**What you are asked to do**
Repeat exactly the lines of the entries below from the one with "left shoulder: (636, 225)" through the one with "right back paw: (787, 212)", both ends included, and nothing else.
▬▬▬
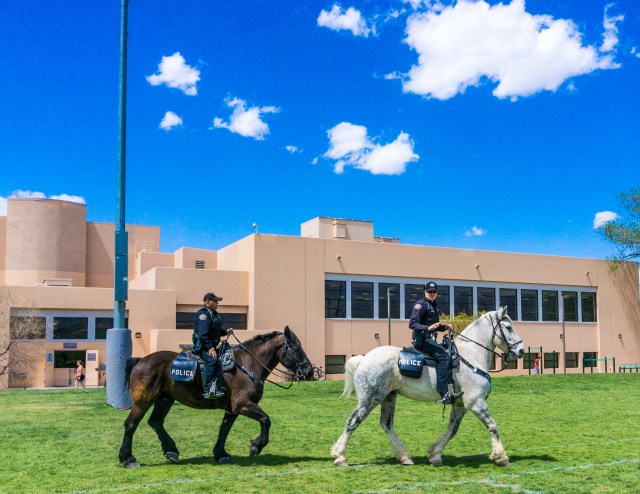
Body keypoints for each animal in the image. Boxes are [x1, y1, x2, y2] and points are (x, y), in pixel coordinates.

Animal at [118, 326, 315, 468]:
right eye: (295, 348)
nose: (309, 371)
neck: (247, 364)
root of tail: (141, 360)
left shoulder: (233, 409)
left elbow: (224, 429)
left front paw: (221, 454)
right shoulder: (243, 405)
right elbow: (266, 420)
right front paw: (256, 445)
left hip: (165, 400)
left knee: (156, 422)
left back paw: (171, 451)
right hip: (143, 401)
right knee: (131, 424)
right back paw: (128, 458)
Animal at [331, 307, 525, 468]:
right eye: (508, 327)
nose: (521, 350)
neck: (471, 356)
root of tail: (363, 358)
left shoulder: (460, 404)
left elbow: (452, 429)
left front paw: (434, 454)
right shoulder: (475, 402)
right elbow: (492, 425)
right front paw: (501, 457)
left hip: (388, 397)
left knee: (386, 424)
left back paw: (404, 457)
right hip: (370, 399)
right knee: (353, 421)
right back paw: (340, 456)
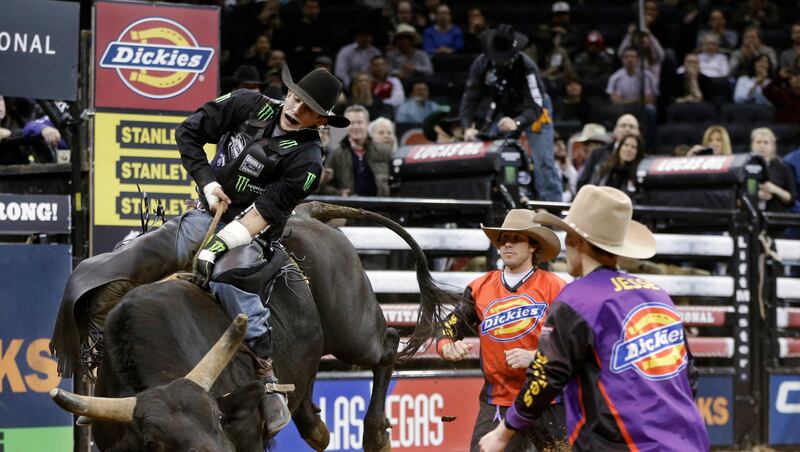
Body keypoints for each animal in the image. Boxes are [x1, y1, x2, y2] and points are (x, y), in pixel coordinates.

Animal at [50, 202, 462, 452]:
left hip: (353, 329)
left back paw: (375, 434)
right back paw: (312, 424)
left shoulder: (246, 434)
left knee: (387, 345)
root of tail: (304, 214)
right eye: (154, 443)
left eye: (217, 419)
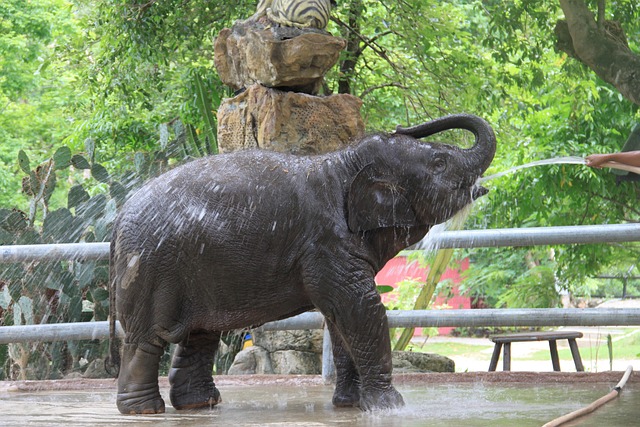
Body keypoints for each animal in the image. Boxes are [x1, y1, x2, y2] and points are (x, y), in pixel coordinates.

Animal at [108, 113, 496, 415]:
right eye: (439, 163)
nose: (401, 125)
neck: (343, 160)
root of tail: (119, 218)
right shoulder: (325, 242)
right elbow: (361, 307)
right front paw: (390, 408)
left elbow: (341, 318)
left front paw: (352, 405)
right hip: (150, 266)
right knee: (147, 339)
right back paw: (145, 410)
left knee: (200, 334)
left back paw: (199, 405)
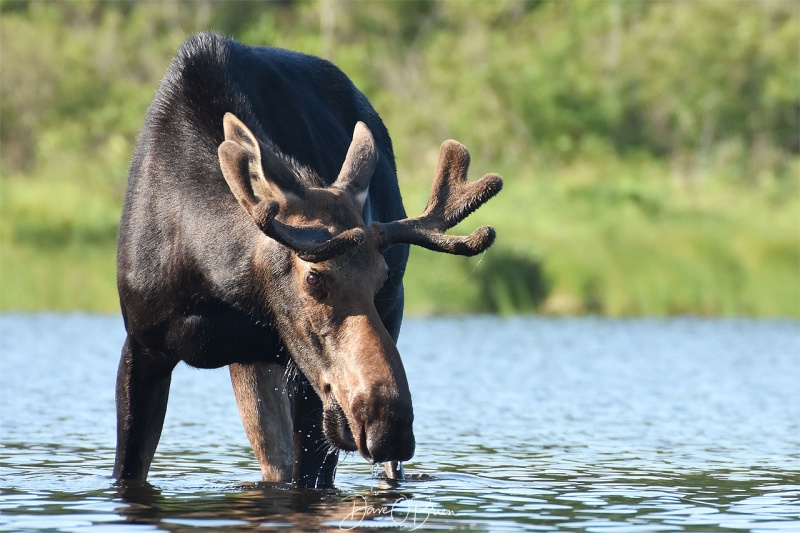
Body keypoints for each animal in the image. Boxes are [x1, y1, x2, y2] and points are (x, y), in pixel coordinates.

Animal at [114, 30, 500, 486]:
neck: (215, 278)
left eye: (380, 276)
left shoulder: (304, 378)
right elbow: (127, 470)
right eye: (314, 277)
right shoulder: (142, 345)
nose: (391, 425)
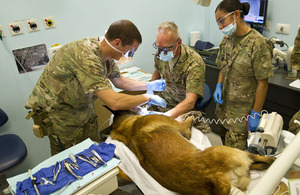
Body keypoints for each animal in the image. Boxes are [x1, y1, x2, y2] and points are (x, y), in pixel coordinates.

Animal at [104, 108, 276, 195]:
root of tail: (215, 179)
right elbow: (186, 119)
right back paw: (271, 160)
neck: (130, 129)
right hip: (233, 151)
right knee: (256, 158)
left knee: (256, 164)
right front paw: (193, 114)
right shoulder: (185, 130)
▬▬▬
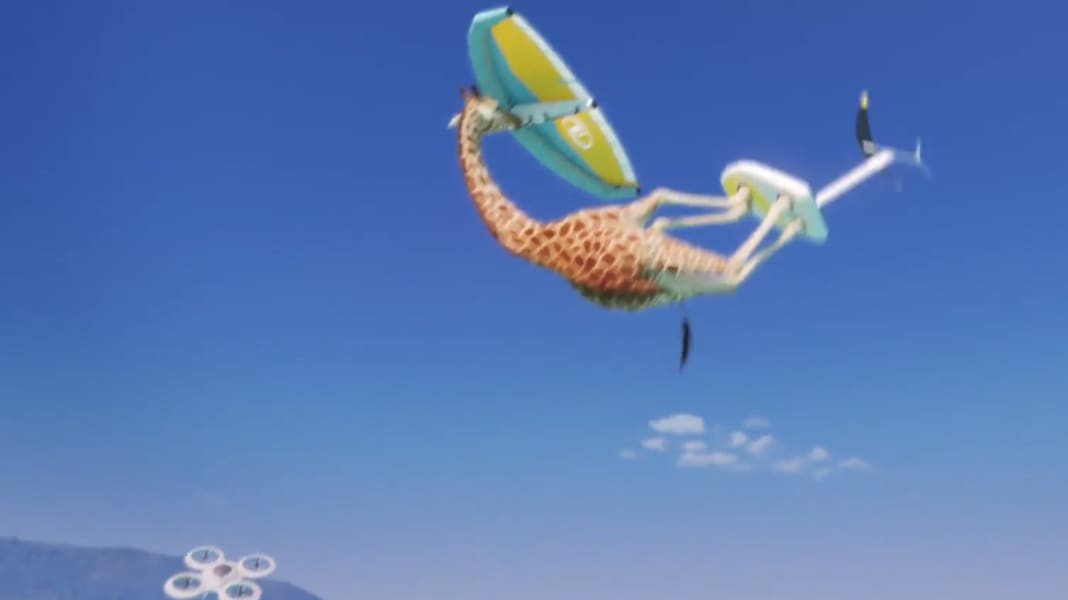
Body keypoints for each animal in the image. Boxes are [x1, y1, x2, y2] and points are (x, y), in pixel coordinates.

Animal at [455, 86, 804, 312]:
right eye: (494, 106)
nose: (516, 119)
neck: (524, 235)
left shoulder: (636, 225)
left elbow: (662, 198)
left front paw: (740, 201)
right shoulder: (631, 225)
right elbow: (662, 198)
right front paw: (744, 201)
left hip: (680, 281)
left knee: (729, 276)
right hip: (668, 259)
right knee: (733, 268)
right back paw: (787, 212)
▬▬▬
**Reply to the exercise**
left shoulder: (636, 225)
left elbow: (662, 198)
left front paw: (740, 201)
right shoulder: (631, 225)
right elbow: (662, 198)
right front paw: (744, 201)
left hip: (680, 281)
left knee: (729, 276)
right hip: (668, 259)
right knee: (733, 268)
right back paw: (787, 212)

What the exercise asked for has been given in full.